Most pancreatic surgeons now place closed-suction drainage in the area of the pancreaticojejunostomy and the hepaticojejunostomy. Some believe this practice is responsible for the higher rate of reported pancreatic fistula than was seen in the past. This might be viewed with alarm were it not for the fact that the overall mortality for this procedure has now reached well below 5 % and in capable hands may be 2–3 %. In this regard, there appears to be conflicting data for the high rates of pancreatic fistula and low mortality rates. Most believe that the correlation of pancreatic fistula to mortality in the past was related to the coexistence of abdominal sepsis. Pancreatic fistulas are far more common when the texture of the pancreas is essentially normal and soft (as in resection for trauma); it is consequently poorly prepared to hold a stitch. With chronic pancreatitis or pancreatic carcinoma, the parenchyma is firm and holds sutures quite well. Technical faults may account for some of these fistulas. It should be stressed that a well-drained pancreatic fistula in most series is a relatively harmless complication, and spontaneous closure of such fistulas can be anticipated in more than 98 % of patients.

Bile fistula may be more lethal than pancreatic fistula. Controlled bile fistula should be a fairly benign event when managed with closed-suction drainage. Spontaneous closure again should be anticipated in more than 98 % of patients. An uncontrolled bile fistula, however, can result in bile peritonitis, and sepsis and may represent an extremely morbid complication.

Dehiscence of the gastrointestinal anastomoses represents the least frequent of all complications. Prevent this problem by following the normal precepts of intestinal anastomotic technique.

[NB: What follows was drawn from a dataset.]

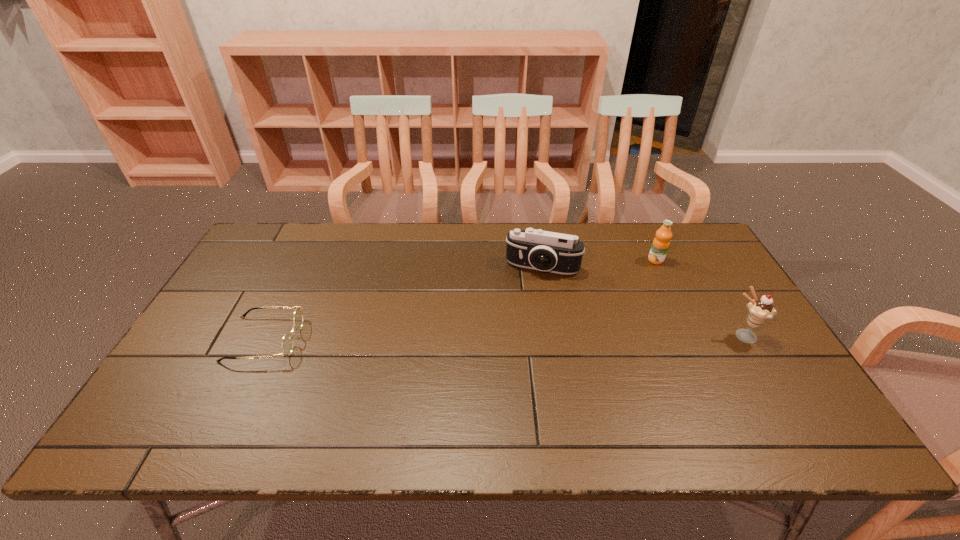
At what (x,y) coordinates should I click in order to perform the action: click on vacant space on the desktop that is between the shortest object and the rightmost object and is positioned on the front lens of the camera. Please return your answer as a coordinate pair (x, y). This screenshot has width=960, height=540. Looking at the image, I should click on (523, 338).

Find the location of a particular element. The image size is (960, 540). vacant spot on the desktop that is between the leftmost object and the rightmost object and is positioned on the label of the third object from left to right is located at coordinates (533, 338).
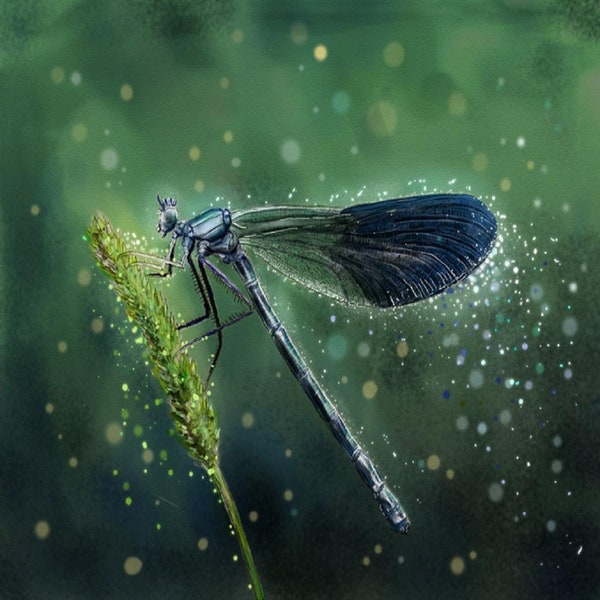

Prevention of vascular accidents depends entirely on recognition of these structures, particularly the hepatic artery and the superior mesenteric artery. Each of these vessels may be unintentionally ligated. For that reason clear dissection of these structures is recommended. Unfortunately, superior mesenteric vein and portal vein injuries may occur simply because of dense adhesion to these structures due to chronic pancreatitis or to invasion of these structures by carcinoma.